Work request:
Copy each entry as it stands, leaving nothing out.
[Opening Source data section]
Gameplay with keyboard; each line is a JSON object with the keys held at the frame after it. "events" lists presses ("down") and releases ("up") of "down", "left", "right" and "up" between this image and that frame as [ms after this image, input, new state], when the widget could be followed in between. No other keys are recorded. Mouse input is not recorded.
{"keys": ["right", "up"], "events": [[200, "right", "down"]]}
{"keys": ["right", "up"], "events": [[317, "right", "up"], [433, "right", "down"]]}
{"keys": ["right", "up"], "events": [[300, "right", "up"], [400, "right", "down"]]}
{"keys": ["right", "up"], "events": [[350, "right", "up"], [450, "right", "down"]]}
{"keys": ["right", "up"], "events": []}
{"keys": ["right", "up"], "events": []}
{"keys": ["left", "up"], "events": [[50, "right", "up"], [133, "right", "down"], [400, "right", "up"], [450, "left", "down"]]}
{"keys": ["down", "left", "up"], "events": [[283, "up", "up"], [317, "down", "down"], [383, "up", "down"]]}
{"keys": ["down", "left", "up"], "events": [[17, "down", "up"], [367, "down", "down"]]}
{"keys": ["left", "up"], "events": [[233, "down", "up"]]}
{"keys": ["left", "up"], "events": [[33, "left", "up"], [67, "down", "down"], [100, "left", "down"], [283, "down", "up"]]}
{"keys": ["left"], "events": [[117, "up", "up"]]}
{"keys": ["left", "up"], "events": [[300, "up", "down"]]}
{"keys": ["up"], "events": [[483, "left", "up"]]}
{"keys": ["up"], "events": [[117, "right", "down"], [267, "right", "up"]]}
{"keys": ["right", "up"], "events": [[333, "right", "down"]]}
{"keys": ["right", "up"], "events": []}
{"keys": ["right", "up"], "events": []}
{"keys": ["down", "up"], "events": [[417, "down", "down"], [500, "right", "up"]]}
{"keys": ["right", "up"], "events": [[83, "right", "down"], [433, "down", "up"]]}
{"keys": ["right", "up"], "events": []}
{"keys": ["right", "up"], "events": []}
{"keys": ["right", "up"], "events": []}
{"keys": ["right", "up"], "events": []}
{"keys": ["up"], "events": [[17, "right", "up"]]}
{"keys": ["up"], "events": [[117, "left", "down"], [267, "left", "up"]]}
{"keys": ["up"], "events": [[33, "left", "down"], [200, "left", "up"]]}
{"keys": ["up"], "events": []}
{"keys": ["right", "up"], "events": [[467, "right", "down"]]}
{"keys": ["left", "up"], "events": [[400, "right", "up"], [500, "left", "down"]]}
[Closing Source data section]
Exercise solution:
Gameplay with keyboard; each line is a JSON object with the keys held at the frame after it. "events" lists presses ("down") and releases ("up") of "down", "left", "right" and "up" between this image and that frame as [ms after this image, input, new state], when the widget could be followed in between. No other keys are recorded. Mouse input is not recorded.
{"keys": ["right", "up"], "events": [[200, "right", "down"]]}
{"keys": ["right", "up"], "events": [[317, "right", "up"], [433, "right", "down"]]}
{"keys": ["right", "up"], "events": [[300, "right", "up"], [400, "right", "down"]]}
{"keys": ["right", "up"], "events": [[350, "right", "up"], [450, "right", "down"]]}
{"keys": ["right", "up"], "events": []}
{"keys": ["right", "up"], "events": []}
{"keys": ["left", "up"], "events": [[50, "right", "up"], [133, "right", "down"], [400, "right", "up"], [450, "left", "down"]]}
{"keys": ["down", "left", "up"], "events": [[283, "up", "up"], [317, "down", "down"], [383, "up", "down"]]}
{"keys": ["down", "left", "up"], "events": [[17, "down", "up"], [367, "down", "down"]]}
{"keys": ["left", "up"], "events": [[233, "down", "up"]]}
{"keys": ["left", "up"], "events": [[33, "left", "up"], [67, "down", "down"], [100, "left", "down"], [283, "down", "up"]]}
{"keys": ["left"], "events": [[117, "up", "up"]]}
{"keys": ["left", "up"], "events": [[300, "up", "down"]]}
{"keys": ["up"], "events": [[483, "left", "up"]]}
{"keys": ["up"], "events": [[117, "right", "down"], [267, "right", "up"]]}
{"keys": ["right", "up"], "events": [[333, "right", "down"]]}
{"keys": ["right", "up"], "events": []}
{"keys": ["right", "up"], "events": []}
{"keys": ["down", "up"], "events": [[417, "down", "down"], [500, "right", "up"]]}
{"keys": ["right", "up"], "events": [[83, "right", "down"], [433, "down", "up"]]}
{"keys": ["right", "up"], "events": []}
{"keys": ["right", "up"], "events": []}
{"keys": ["right", "up"], "events": []}
{"keys": ["right", "up"], "events": []}
{"keys": ["up"], "events": [[17, "right", "up"]]}
{"keys": ["up"], "events": [[117, "left", "down"], [267, "left", "up"]]}
{"keys": ["up"], "events": [[33, "left", "down"], [200, "left", "up"]]}
{"keys": ["up"], "events": []}
{"keys": ["right", "up"], "events": [[467, "right", "down"]]}
{"keys": ["left", "up"], "events": [[400, "right", "up"], [500, "left", "down"]]}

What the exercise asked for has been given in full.